Глава 19. Свадьба‑то свадьба, да похоронами попахивает





 

И вот наконец свершилось! 1 июля 1739 года состоялась официальная церемония обручения Анны Леопольдовны и принца Антона Ульриха, а через два дня с совершено необыкновенной пышностью в церкви Казанской Богоматери принцесса обвенчалась. Анну Леопольдовну сопровождала сама императрица. Они ехали в огромной открытой карете, искусно украшенной и вызолоченной везде, где только можно.

Свадебная церемония длилась с девяти утра до позднего вечера, а празднества по случаю бракосочетания продолжались целую неделю. Молодые, понимая, что они все время на виду, соблюдали все положенные церемонии. Одна них предписывала носить придворное платье из затканной золотом парчи, необычайно тяжелой. Корсаж платья сковывал тело, не позволяя свободно дышать и двигаться. Высокая прическа из собственных и накладных волос на специальном каркасе, обвитая нитями драгоценных камней, весила с треть пуда. Анна Леопольдовна всю свою свадьбу проплакала.

Но гремели пушки, салютовали беглым огнем войска, били фонтаны с красным и белым вином, а для «собравшегося многочисленного народа пред сими фонтанами жареный бык с другими жареными мясами предложен был».

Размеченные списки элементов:
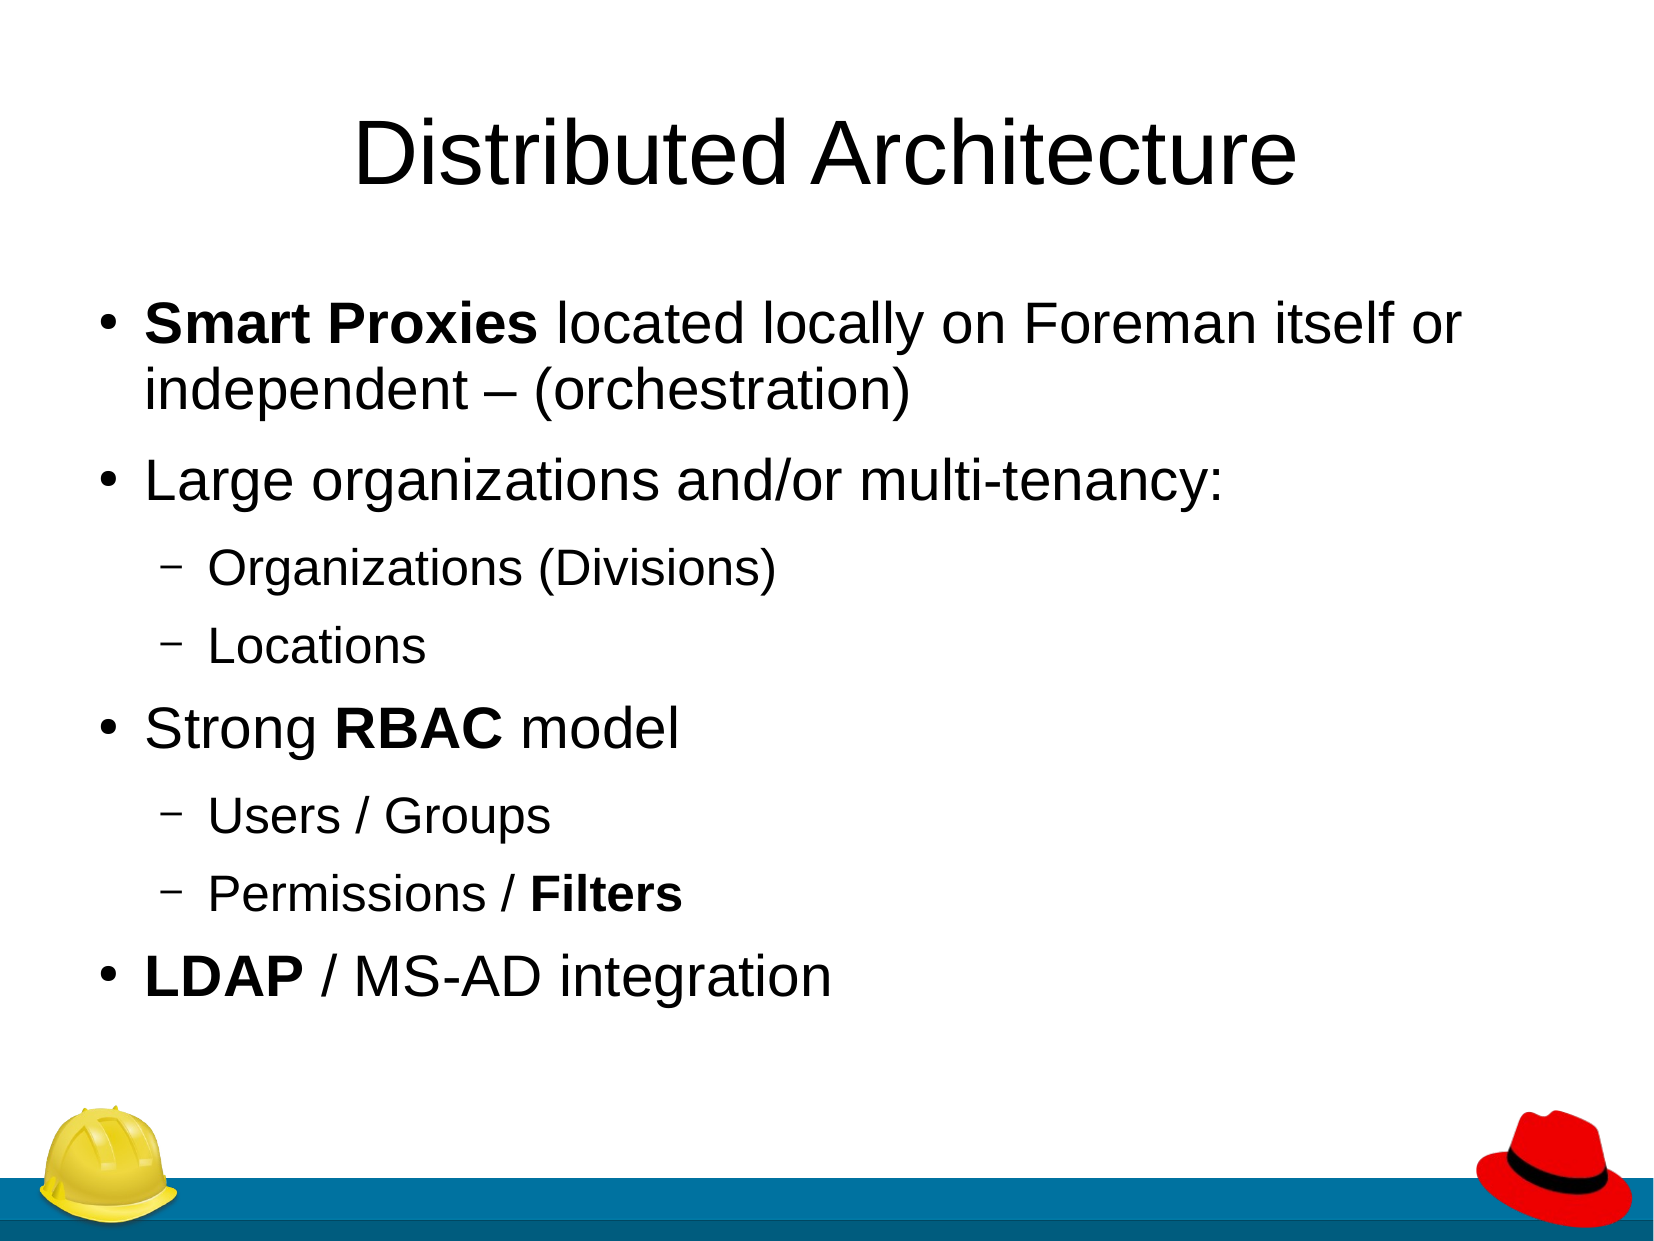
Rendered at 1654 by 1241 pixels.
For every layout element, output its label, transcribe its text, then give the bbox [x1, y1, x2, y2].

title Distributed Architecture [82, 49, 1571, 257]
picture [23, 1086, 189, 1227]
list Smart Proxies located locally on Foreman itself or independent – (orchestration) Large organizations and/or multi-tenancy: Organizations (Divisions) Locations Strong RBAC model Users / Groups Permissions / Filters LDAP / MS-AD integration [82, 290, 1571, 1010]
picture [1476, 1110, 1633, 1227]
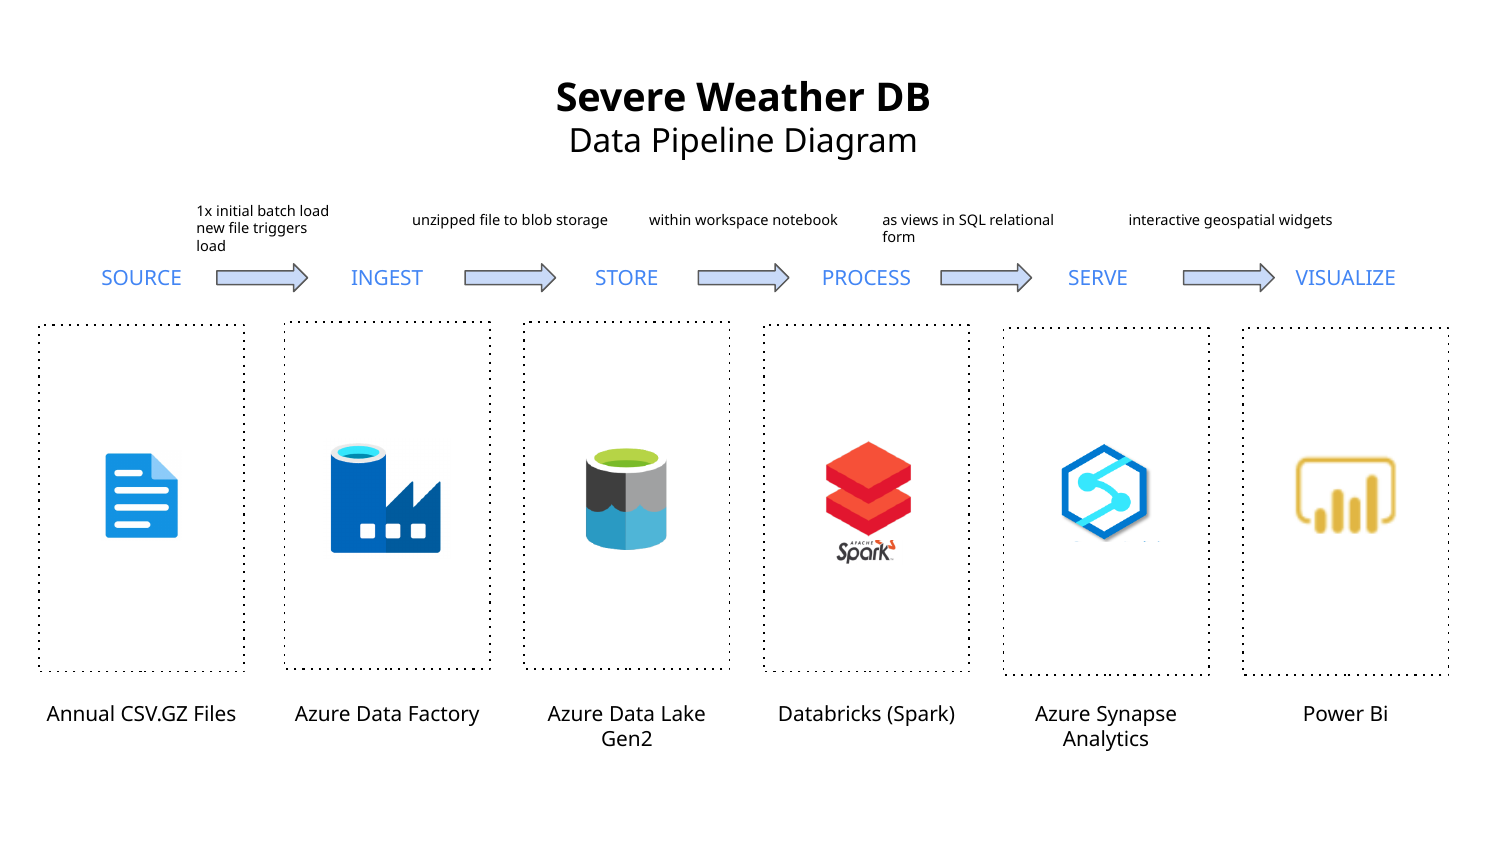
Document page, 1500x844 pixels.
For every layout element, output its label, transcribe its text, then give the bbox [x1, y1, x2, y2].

Задача: Подхватите фрагмент о свадьбе Анны Леопольдовны и продолжите его сразу после последнего предложения. Эти данные здесь не понадобятся.

Ответ:
Вот как описывала эту вызолоченную свадьбу уже другая англичанка, жена резидента, леди Вигор: «На женихе был белый атласный костюм, вышитый золотом, его собственные очень длинные белокурые волосы были завиты и распущены по плечам, и я невольно подумала, что он выглядит как жертва… Принцесса обняла свою тетушку и залилась слезами. Какое‑то время ее величество крепилась, но потом и сама расплакалась. Потом принцесса Елизавета подошла поздравить невесту и, заливаясь слезами, обняла».

Нет никаких сомнений, что плач, вытье и причитания – обязательные приметы русской свадьбы. Но в нашем случае стенания и плач имели совершенно иное основание, да и для осведомленных лиц яснее ясного говорили о полнейшем отсутствии радости, которую должна была бы испытывать невеста. Скорее, все обстояло совершенно иначе: невеста выходила замуж за постылого жениха, императрица, прекрасно осознающая, в какую пропасть толкает племянницу, но все же благословившая сей династический брак, не могла не рыдать вместе с невестой. А слезы Елизаветы? Она тоже была отнюдь не радостна: замужество Анны и будущее рождение наследника лишало ее даже крошечных шансов взойти на русский престол.

Слуги шептались, что в первую брачную ночь молодая жена сбежала в сад, и разгневанная императрица хлестала племянницу по щекам, загоняя ее на супружеское ложе.

Но время шло, и принцесса смирилась со своей участью – она стала мила с мужем и даже прилюдно целовала его. Через год она родила сына, нареченного при крещении Иоанном. Андрей Иванович Остерман составил Манифест, который Анна Иоанновна подписала и в котором значилось, что кроха объявлен великим князем и наследником престола. Там же значилось, что в случае смерти «благоверного» Иоанна корона перейдет к принцам «из того же супружества рождаемым».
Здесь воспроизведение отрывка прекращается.